** DATA FOR REVIEW follows **
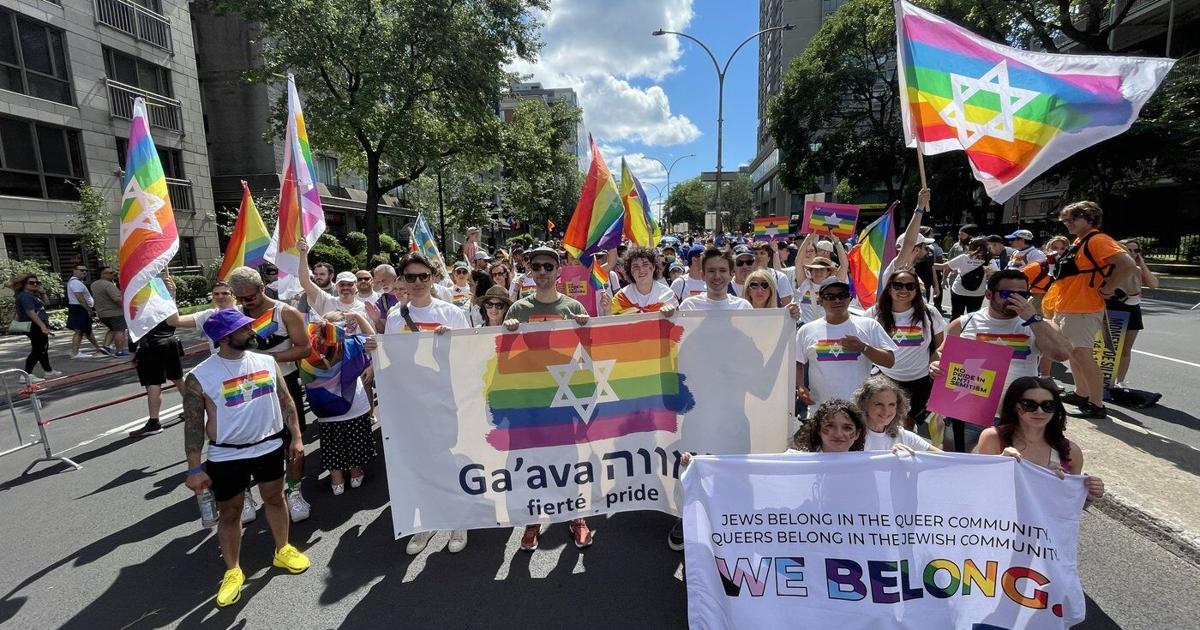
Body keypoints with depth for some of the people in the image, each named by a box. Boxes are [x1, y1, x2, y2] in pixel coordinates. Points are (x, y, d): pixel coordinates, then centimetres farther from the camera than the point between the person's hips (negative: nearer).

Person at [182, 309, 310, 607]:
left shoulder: (266, 362, -4)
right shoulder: (200, 377, -14)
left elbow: (285, 401, 4)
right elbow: (193, 425, -9)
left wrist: (296, 437, 3)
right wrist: (195, 469, -9)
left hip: (269, 447, 3)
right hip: (226, 456, -3)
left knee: (275, 499, 18)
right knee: (229, 513, 12)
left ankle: (282, 551, 39)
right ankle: (233, 571, 32)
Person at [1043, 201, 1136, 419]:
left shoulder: (1097, 240, -13)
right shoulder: (1078, 241, 15)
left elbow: (1128, 265, -25)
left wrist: (1107, 289, -18)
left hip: (1082, 310, -10)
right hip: (1066, 308, 10)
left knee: (1081, 353, -9)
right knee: (1073, 352, 17)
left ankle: (1096, 405, -3)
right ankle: (1081, 394, 30)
** End of DATA FOR REVIEW **
▶ ACTIVITY: Your task is to reproduce exactly the lines that begin with the one containing "right hip: (1066, 308, 10)" and continue to the end of the data, both ends included.

▶ RESULT OF THIS EXERCISE:
right hip: (1066, 308, 10)
left knee: (1081, 353, -9)
right knee: (1073, 352, 17)
left ankle: (1096, 405, -3)
right ankle: (1081, 394, 30)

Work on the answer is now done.